--- START ---

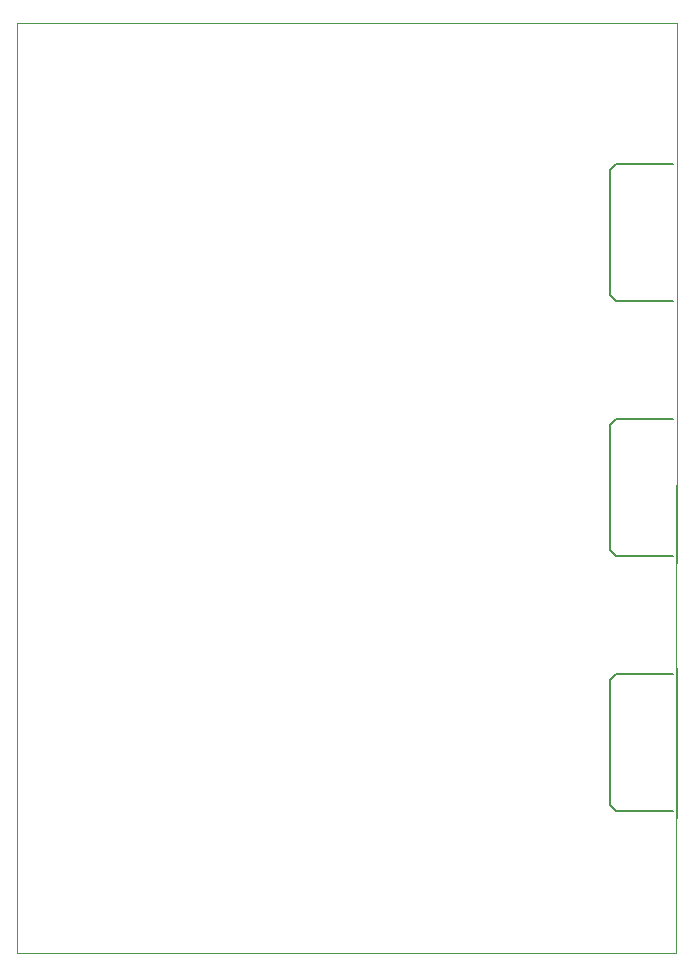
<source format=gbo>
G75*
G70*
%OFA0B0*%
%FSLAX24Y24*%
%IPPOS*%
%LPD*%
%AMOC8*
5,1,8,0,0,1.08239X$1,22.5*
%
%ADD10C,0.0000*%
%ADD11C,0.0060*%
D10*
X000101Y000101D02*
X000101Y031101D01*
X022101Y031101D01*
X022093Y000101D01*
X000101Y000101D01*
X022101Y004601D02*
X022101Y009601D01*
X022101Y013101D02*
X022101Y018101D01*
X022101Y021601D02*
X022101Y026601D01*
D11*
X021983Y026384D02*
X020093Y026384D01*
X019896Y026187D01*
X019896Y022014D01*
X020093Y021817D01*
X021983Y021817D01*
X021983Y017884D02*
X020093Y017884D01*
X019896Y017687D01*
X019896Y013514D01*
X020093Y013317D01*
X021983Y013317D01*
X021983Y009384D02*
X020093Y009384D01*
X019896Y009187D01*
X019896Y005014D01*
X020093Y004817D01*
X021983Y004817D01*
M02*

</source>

--- END ---

> _The task_
Look for the line with "X020093Y009384D01*" in the listing above. Print it and each later line exactly, ending with the last line.

> _Exercise answer_
X020093Y009384D01*
X019896Y009187D01*
X019896Y005014D01*
X020093Y004817D01*
X021983Y004817D01*
M02*

</source>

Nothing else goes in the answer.